Ему вообще никогда ничего не надо объяснять. Они понимают друг друга без слов. А тут она чувствовала, что должна что-то сказать, что он ждёт от неё каких-то объяснений.
— Пойду, поставлю чайник.
— Вы понимаете, что вы делаете? — словно не слыша, снова спросил он.
— Да, разумеется. Я уезжаю с Ваном. Точнее, он едет один, а я следом. Мне надо отобрать книги, сложить вещи.
— Нет, подождите — вы отдаёте себе отчёт…?
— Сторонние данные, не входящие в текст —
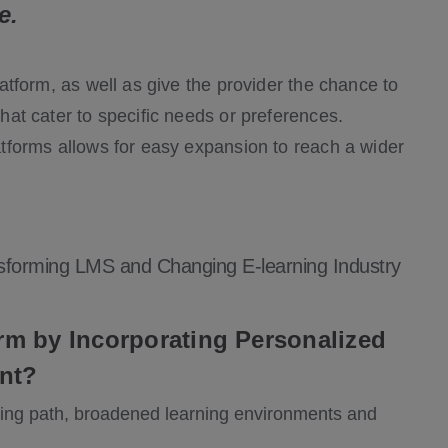
e.
platform, as well as give the provider the chance to
that cater to specific needs or preferences.
latforms allows for easy expansion to reach a wider
sforming LMS and Changing E-learning Industry
m by Incorporating Personalized
nt?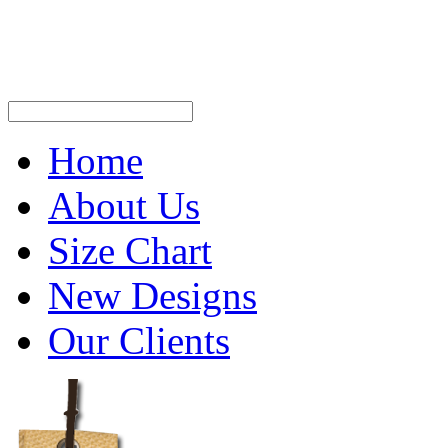
Home
About Us
Size Chart
New Designs
Our Clients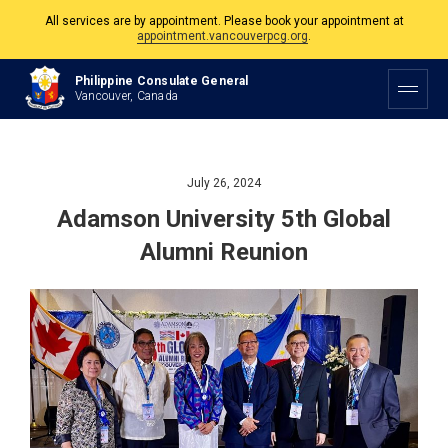
The Philippine Consulate is open Monday to Friday, 9am to 5pm except on
Philippine and Canadian Holidays.
Philippine Consulate General
All services are by appointment. Please book your appointment at
Vancouver, Canada
appointment.vancouverpcg.org
.
July 26, 2024
Adamson University 5th Global
Alumni Reunion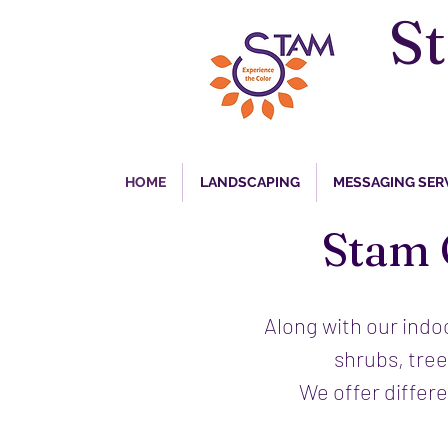
S
HOME
LANDSCAPING
MESSAGING SER
Stam 
Along with our indo
shrubs, tree
We offer differ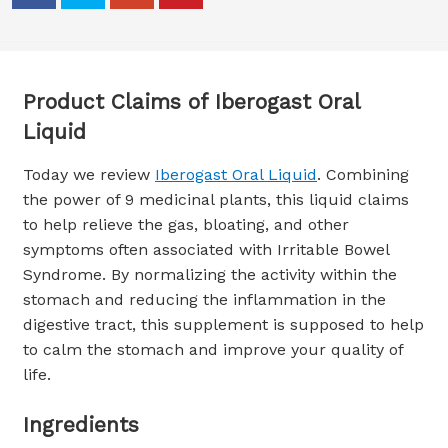
Product Claims of Iberogast Oral
Liquid
Today we review
Iberogast Oral Liquid
. Combining
the power of 9 medicinal plants, this liquid claims
to help relieve the gas, bloating, and other
symptoms often associated with Irritable Bowel
Syndrome. By normalizing the activity within the
stomach and reducing the inflammation in the
digestive tract, this supplement is supposed to help
to calm the stomach and improve your quality of
life.
Ingredients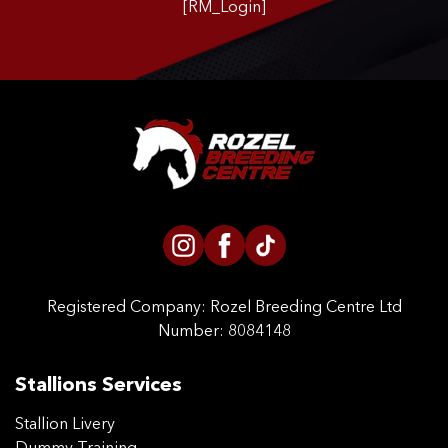
[RM_Login]
CONTACT US
Registered Company:
Rozel Breeding Centre Ltd
Number: 8084148
Stallions Services
Stallion Livery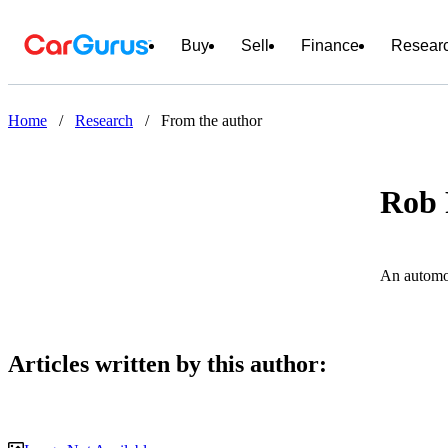
Buy
Sell
Finance
Resear
Home
/
Research
/
From the author
Rob
An automot
Articles written by this author: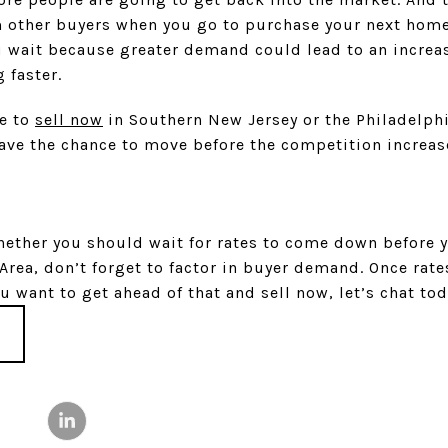
 other buyers when you go to purchase your next hom
u wait because greater demand could lead to an increas
 faster.
le to
sell now
in Southern New Jersey or the Philadelphi
have the chance to move before the competition increas
whether you should wait for rates to come down before
 Area, don’t forget to factor in buyer demand. Once rat
u want to get ahead of that and sell now, let’s chat tod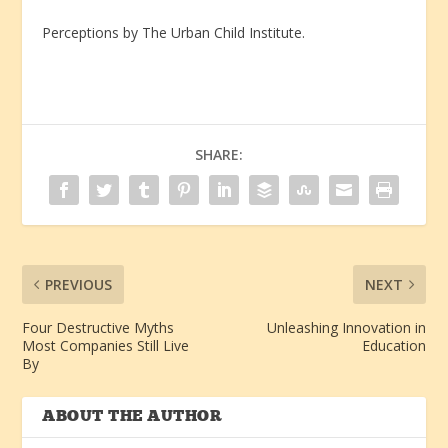
Perceptions by The Urban Child Institute.
SHARE:
PREVIOUS
NEXT
Four Destructive Myths
Unleashing Innovation in
Most Companies Still Live
Education
By
ABOUT THE AUTHOR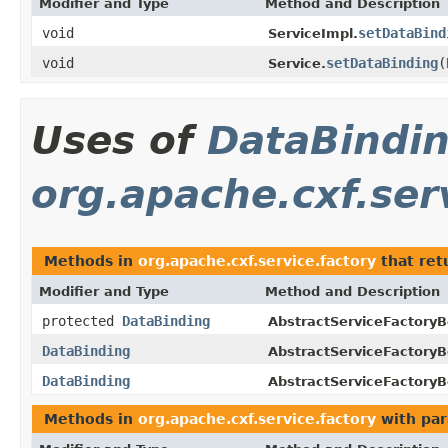
Modifier and Type
Method and Description
void
setDataBind
ServiceImpl.
void
setDataBinding
(
Service.
Uses of
DataBindi
org.apache.cxf.ser
Methods in
org.apache.cxf.service.factory
that ret
Modifier and Type
Method and Description
protected
DataBinding
AbstractServiceFactoryB
DataBinding
AbstractServiceFactoryB
DataBinding
AbstractServiceFactoryB
Methods in
org.apache.cxf.service.factory
with par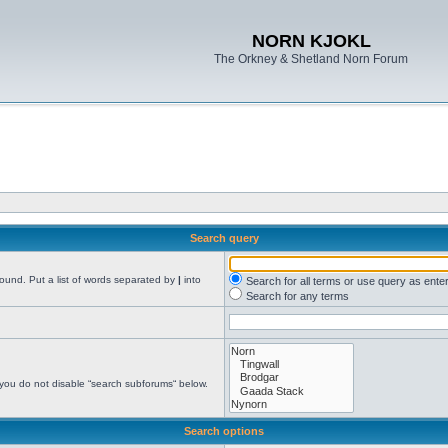
NORN KJOKL
The Orkney & Shetland Norn Forum
Search query
found. Put a list of words separated by
|
into
Search for all terms or use query as ente
Search for any terms
 you do not disable “search subforums“ below.
Search options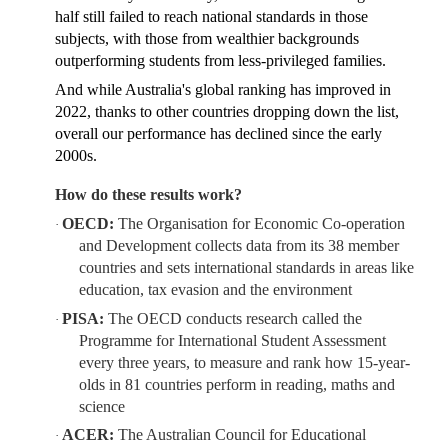
half still failed to reach national standards in those
subjects, with those from wealthier backgrounds
outperforming students from less-privileged families.
And while Australia's global ranking has improved in
2022, thanks to other countries dropping down the list,
overall our performance has declined since the early
2000s.
How do these results work?
OECD:
The Organisation for Economic Co-operation
·
and Development collects data from its 38 member
countries and sets international standards in areas like
education, tax evasion and the environment
PISA:
The OECD conducts research called the
·
Programme for International Student Assessment
every three years, to measure and rank how 15-year-
olds in 81 countries perform in reading, maths and
science
ACER:
The Australian Council for Educational
·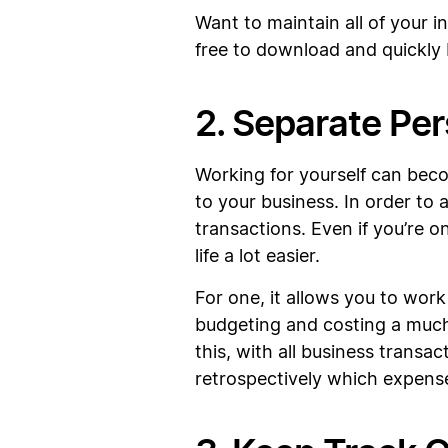
Want to maintain all of your 
free to download and quickly
2. Separate Pe
Working for yourself can beco
to your business. In order to 
transactions. Even if you’re o
life a lot easier.
For one, it allows you to wor
budgeting and costing a much 
this, with all business transa
retrospectively which expense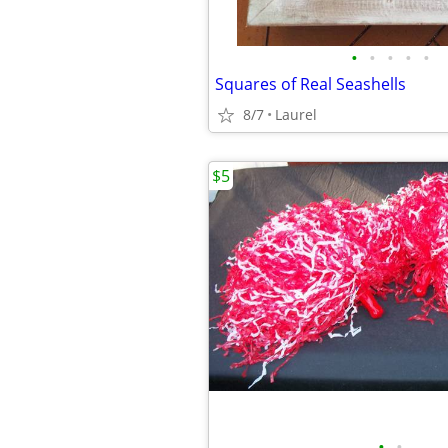
•
•
•
•
•
Squares of Real Seashells
8/7
Laurel
$5
•
•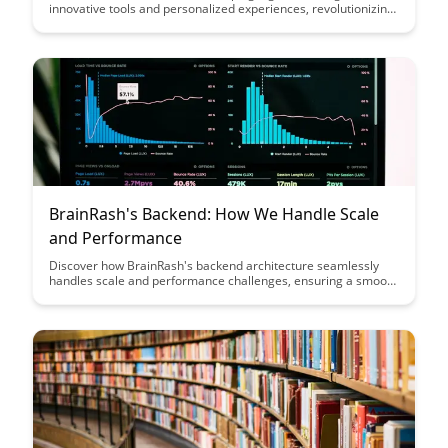
innovative tools and personalized experiences, revolutionizing
the way students engage with educational content. Dive into
this comprehensive guide to explore how BrainRash is
enhancing the learning journey and empowering educators to
deliver impactful lessons like never before.
BrainRash's Backend: How We Handle Scale
and Performance
Discover how BrainRash's backend architecture seamlessly
handles scale and performance challenges, ensuring a smooth
user experience even during high traffic periods. Dive into the
innovative strategies and technologies that power their
platform's robust performance and scalability.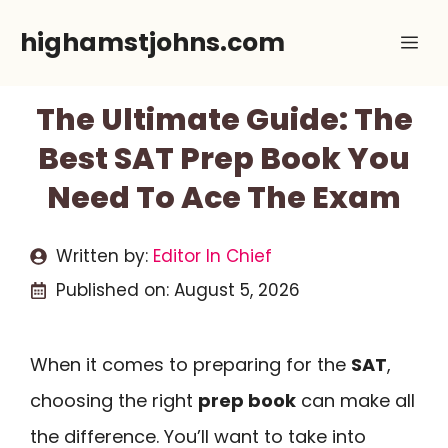
Skip
highamstjohns.com
Me
to
content
The Ultimate Guide: The
Best SAT Prep Book You
Need To Ace The Exam
Written by:
Editor In Chief
Published on:
August 5, 2026
When it comes to preparing for the
SAT
,
choosing the right
prep book
can make all
the difference. You’ll want to take into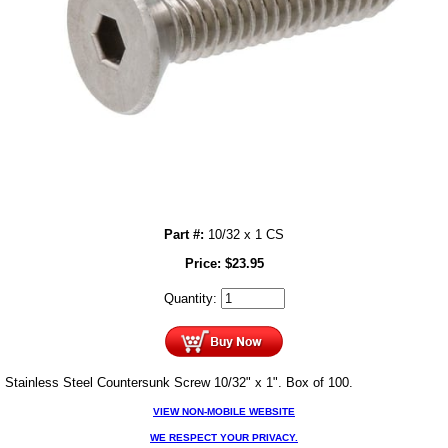
Part #:
10/32 x 1 CS
Price:
$
23.95
Quantity:
Stainless Steel Countersunk Screw 10/32" x 1". Box of 100.
VIEW NON-MOBILE WEBSITE
WE RESPECT YOUR PRIVACY.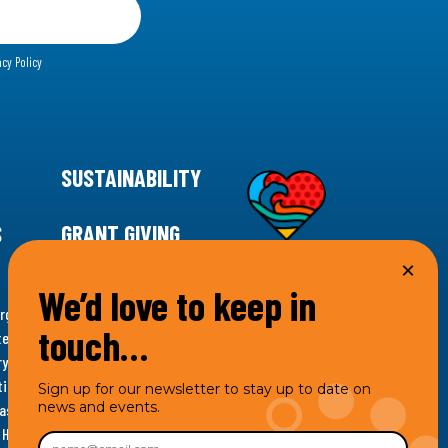
acy Policy
SUSTAINABILITY
S
GRANT GIVING
We’d love to keep in
rgency for climate action, 11th Hour Racing is
touch…
ems. Supporting innovative, sustainable solutions in
ytelling and grantmaking, 11th Hour Racing works to
es. Under the 11th Hour Racing umbrella, activities are
Sign up for our newsletter to stay up to date on
news and events.
s as the impact entity and provides programmatic
th Hour Racing Charitable, LLC, which engages in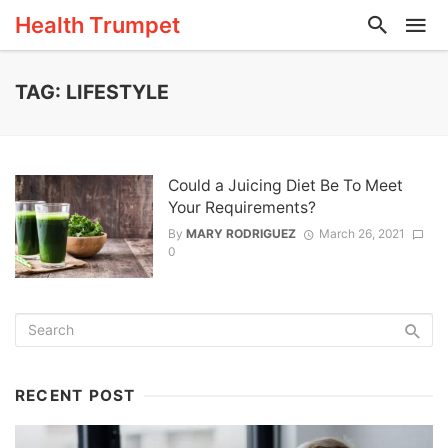
Health Trumpet
TAG: LIFESTYLE
Could a Juicing Diet Be To Meet
Your Requirements?
By
MARY RODRIGUEZ
March 26, 2021
0
RECENT POST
О чём он? Она его не понимала.
Разве не он писал ей о любви, об «остывших алтарях»? Не он ли советовал: «К чёрту опостылевший быт!»? Разве не он посмеивался над «озябшей лилеей», не он разве шутил: «наша томная лилея призывно кивает над бездной»? Кто звал её туда, «где ангелы сходят на землю»? Кто окрестил её «плавильней, — где всё сгорает без следа»? «Апостолыпа любви», — писал он ей, — «ты — единственная живая душа в этом городе, хранительница его духа».
Это его слова, написанные ясной спенсоровой строфой{99}, отчеканенные на визитках, в альбомах. Яснее не скажешь. Что ещё было? Была игра в шарады, когда он предложил ей стать яблоней, Древом Жизни. Ещё был осенний день, когда они сидели молча вдвоём в этой самой комнате, и она мысленно повторяла ломаную линию ветки платана за окном. Вот, пожалуй, и всё. Нет, было ещё что-то, — она вспомнила про кусочек ляпис-лазури. Его ему кто-то подарил, а он однажды отдал ей со словами: «Возьмите, вам пригодится». «Это тот самый, — поинтересовалась Эльза, — что тебе подарила леди Оттоборн{100}?» «Да», — ответил Рико, «она мне надоела, я от неё устал». И ушёл, оставив лазурь на столе, за которым сидела и писала Джулия.